----- Excerpted text

The Appellant, Colchester Institute Corporation (“CIC”), appeals against a VAT assessment made, on 23 March 2017, under s 73 of the Value Added Tax Act 1994 (“VATA”) by HM Revenue and Customs (“HMRC”) (the “Assessment”). The Assessment, which was upheld on 13 July 2017 following a statutory review under s 83C VATA, was in the total sum of £123,642 comprising £98,965.88 output tax underdeclared and £24,676.66 of disallowed input tax. The appeal against the input tax element of the Assessment is no longer pursued.
Facts
The parties produced the following Statement of Agreed Facts:
Background of Colchester Institute Corporation
Colchester Institute Corporation (‘CIC’) is a body corporate incorporated as a further education corporation under the Further and Higher Education Act 1992, registered for VAT under registration number 623 3157 66. Its main campus is in Colchester, Essex, but it has satellite facilities in Braintree and Clacton. The College is an “eligible body” for the purposes of Item 1, Group 6 of Schedule 9, VATA.
The College’s courses are “vocational”, with the aim of providing its students with technical knowledge and skills. Many of the College’s courses lead to accredited qualifications. However, the College also provides non-accredited full cost and commercial vocational courses to meet the needs of local employers. Each of the courses provided by CIC which are the subject of this appeal are within the meaning of “education” or “vocational training”, in Item 1 of Group 6 of Schedule 9 VATA.
This appeal relates to CIC’s VAT prescribed accounting period from 1 November 2015 to 31 January 2016 (‘the Period’). In the academic year 2015/2016 (as with preceding years) CIC was funded primarily by three government agencies: the Skills Funding Agency (“SFA”), the Education Funding Agency (“EFA”) and the Higher Education Funding Council for England (“HEFCE”"). This appeal relates to courses funded by the EFA and SFA (the “Funding Agencies”).
The EFA funded the provision of education and vocational training for students aged 19 and under, certain categories of students aged over 19, and students with learning difficulties aged between 19 and 25. For the year 2015-16 EFA funding amounted to approximately £18.5m.
The SFA funded all or part of the provision of education and vocational training for students aged 18 and over who have not achieved a specified level of academic qualification, or who are entitled to free education or training due to their personal circumstances and for courses related to areas of the economy that are treated as priority areas for learning. CIC's income in respect of such students amounted to approximately £4.2m per annum.
CIC receives tuition fees for other students who are not eligible for EFA, SFA or HEFCE funding. CIC also generates income from the rental of studio and other space in the evenings, weekends and in the holidays and other income from MoT testing and motor vehicle repairs.
The College provides courses to students from age 16 upwards. Students of all ages are educated or trained together, and there is no separation between them on grounds of age.

----------

> What to do
A. According to the VAT appeal excerpt, roughly how much EFA funding did the College receive for 2015-16?
B. Reproduce the stretch of the VAT appeal excerpt from "The SFA funded" through "motor vehicle repairs.".

----- Supplied data

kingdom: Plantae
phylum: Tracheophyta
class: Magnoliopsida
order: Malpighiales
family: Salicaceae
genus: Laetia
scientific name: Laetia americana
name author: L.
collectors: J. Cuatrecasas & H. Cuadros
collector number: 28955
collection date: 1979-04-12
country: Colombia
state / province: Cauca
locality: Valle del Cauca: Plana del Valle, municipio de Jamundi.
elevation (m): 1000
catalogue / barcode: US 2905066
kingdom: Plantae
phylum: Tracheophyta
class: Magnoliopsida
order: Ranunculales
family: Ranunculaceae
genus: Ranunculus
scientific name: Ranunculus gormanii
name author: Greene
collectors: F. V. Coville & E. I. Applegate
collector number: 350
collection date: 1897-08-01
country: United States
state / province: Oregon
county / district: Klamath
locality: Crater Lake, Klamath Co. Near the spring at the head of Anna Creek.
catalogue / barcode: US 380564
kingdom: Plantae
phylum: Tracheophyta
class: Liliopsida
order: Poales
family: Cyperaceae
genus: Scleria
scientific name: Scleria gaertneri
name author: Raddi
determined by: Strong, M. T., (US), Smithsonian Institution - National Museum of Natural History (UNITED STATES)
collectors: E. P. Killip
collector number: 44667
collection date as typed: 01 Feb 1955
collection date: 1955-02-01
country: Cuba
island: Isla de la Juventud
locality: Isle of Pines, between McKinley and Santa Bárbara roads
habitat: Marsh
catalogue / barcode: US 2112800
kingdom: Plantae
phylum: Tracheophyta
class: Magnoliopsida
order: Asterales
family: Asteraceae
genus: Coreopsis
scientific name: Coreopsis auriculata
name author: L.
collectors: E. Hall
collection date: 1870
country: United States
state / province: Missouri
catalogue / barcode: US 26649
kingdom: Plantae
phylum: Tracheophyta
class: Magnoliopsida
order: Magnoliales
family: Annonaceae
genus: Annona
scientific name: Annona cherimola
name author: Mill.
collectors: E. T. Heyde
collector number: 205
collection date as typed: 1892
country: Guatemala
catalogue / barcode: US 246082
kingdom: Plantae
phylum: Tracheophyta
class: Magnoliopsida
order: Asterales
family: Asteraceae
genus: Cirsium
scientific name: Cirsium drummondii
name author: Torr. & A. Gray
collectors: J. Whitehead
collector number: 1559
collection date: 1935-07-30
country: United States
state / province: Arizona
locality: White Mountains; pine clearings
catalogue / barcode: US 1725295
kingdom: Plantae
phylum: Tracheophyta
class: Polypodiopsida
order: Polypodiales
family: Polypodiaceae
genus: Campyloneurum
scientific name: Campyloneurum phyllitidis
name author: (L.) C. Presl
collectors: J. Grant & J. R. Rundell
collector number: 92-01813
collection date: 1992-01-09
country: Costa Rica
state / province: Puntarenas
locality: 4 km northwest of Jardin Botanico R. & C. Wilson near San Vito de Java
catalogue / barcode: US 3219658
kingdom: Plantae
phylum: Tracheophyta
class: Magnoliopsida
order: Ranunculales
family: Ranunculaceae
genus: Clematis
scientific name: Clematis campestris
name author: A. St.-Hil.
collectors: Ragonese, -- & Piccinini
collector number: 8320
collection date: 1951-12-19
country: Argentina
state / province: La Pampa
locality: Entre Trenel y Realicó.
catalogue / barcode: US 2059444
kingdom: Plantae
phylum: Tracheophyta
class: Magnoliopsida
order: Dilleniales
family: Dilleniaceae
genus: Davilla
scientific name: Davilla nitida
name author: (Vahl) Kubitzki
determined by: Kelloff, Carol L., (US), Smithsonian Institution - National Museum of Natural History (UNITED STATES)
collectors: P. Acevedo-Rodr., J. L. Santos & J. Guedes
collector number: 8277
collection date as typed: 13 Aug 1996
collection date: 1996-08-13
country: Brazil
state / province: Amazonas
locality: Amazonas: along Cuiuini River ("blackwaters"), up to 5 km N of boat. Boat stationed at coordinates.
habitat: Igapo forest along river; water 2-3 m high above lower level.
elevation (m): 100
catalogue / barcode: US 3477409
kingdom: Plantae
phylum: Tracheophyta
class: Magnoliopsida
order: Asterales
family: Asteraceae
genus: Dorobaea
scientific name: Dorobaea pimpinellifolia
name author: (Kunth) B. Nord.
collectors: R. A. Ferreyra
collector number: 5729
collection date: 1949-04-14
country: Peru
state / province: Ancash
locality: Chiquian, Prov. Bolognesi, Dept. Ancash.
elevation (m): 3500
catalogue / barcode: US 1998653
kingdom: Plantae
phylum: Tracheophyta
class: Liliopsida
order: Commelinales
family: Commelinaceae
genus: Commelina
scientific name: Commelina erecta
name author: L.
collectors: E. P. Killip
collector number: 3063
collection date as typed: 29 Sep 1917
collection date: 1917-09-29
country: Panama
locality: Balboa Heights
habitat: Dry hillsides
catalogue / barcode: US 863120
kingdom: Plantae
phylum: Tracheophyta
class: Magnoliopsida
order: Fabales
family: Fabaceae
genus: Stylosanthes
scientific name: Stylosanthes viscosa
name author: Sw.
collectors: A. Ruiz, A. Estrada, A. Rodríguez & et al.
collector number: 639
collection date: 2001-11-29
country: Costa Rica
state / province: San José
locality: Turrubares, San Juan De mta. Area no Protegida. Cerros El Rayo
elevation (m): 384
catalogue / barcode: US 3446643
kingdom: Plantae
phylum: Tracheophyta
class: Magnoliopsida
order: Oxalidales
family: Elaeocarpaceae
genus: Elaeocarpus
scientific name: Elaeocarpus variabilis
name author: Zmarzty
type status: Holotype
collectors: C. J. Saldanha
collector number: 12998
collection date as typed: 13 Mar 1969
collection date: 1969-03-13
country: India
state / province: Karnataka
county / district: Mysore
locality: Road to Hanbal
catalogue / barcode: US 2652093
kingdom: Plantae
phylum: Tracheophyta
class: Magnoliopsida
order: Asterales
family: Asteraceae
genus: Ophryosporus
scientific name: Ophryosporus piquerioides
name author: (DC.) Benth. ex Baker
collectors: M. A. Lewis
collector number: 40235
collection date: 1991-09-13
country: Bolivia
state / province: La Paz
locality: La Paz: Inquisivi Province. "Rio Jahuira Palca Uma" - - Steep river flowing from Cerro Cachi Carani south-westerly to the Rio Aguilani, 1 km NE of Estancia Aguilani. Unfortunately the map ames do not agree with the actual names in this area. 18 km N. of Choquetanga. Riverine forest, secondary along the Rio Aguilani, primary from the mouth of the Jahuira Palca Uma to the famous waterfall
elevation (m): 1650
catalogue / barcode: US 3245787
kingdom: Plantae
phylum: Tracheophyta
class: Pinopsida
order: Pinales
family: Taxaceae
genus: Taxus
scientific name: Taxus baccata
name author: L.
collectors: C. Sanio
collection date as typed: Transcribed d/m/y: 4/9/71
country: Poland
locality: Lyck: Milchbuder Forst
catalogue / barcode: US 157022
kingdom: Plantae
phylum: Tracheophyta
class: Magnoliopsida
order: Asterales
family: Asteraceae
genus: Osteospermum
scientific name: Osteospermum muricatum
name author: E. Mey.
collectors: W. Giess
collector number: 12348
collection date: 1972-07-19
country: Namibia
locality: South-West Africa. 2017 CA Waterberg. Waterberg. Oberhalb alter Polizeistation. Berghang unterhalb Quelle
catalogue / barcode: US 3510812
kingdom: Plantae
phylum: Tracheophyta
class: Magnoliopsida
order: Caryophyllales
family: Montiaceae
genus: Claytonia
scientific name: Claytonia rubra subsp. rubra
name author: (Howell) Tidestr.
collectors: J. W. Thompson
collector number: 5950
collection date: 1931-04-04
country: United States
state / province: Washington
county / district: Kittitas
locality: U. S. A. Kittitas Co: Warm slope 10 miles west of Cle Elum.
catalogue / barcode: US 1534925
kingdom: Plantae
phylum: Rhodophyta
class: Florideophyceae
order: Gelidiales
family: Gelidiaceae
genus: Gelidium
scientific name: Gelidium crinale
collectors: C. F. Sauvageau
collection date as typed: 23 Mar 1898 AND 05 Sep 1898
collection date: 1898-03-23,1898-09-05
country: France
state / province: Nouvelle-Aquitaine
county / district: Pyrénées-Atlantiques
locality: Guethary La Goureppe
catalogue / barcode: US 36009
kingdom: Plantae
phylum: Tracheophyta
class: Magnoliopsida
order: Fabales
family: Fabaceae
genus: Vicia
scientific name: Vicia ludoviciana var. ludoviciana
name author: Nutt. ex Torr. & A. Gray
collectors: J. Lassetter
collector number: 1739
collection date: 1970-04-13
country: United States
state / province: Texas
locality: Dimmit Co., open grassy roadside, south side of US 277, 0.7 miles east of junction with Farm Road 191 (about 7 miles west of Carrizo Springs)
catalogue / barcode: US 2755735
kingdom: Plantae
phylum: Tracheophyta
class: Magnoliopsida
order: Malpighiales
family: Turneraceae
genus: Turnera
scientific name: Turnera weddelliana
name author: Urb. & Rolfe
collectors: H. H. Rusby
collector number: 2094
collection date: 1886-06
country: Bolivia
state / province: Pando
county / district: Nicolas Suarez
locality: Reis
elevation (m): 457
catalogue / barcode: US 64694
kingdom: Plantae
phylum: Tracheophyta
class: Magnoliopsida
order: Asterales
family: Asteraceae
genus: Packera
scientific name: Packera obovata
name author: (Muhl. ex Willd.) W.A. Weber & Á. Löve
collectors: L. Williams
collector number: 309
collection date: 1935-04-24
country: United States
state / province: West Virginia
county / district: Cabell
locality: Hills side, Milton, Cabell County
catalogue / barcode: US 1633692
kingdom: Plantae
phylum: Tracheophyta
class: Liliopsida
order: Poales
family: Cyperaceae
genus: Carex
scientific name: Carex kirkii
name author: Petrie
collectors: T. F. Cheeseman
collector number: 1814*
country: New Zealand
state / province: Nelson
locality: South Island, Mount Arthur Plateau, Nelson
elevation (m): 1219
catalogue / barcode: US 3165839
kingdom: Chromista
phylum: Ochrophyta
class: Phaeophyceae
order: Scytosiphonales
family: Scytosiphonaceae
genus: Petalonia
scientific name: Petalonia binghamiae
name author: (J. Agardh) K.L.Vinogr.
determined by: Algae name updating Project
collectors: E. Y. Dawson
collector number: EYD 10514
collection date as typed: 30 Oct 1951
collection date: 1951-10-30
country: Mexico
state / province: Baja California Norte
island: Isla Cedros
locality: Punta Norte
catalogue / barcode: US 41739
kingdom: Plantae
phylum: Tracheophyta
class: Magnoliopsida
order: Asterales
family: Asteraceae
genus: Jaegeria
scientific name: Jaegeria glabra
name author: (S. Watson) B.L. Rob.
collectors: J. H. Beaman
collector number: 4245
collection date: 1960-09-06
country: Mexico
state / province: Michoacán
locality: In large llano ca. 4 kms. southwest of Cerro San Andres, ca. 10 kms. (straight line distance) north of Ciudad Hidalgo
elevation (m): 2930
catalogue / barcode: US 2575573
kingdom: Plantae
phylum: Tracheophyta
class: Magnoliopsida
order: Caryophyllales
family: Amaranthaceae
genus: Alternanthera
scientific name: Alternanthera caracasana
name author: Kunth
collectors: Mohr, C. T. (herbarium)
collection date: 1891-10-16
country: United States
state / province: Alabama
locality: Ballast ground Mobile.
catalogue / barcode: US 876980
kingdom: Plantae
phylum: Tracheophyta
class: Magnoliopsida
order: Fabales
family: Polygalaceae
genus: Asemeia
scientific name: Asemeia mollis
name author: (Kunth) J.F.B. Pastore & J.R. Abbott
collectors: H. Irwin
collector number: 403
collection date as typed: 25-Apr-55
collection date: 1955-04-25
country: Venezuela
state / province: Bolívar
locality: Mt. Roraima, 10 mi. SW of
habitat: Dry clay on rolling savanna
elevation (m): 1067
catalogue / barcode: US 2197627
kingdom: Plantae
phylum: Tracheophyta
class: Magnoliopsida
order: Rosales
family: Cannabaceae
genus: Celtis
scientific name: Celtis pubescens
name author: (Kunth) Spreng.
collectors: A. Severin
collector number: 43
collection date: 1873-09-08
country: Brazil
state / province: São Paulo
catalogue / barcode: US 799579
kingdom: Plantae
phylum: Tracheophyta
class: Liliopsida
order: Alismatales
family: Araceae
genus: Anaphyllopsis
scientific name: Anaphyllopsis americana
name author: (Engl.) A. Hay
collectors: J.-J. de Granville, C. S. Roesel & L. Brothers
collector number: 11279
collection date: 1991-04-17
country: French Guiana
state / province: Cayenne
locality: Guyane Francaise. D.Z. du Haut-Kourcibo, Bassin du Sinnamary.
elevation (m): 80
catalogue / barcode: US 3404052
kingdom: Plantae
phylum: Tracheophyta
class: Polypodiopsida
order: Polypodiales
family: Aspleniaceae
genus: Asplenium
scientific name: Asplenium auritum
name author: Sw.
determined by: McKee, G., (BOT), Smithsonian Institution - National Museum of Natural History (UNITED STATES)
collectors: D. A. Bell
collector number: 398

----------

> Answers to the exercise
A. Approximately £18.5m.

B.
The SFA funded all or part of the provision of education and vocational training for students aged 18 and over who have not achieved a specified level of academic qualification, or who are entitled to free education or training due to their personal circumstances and for courses related to areas of the economy that are treated as priority areas for learning. CIC's income in respect of such students amounted to approximately £4.2m per annum.
CIC receives tuition fees for other students who are not eligible for EFA, SFA or HEFCE funding. CIC also generates income from the rental of studio and other space in the evenings, weekends and in the holidays and other income from MoT testing and motor vehicle repairs.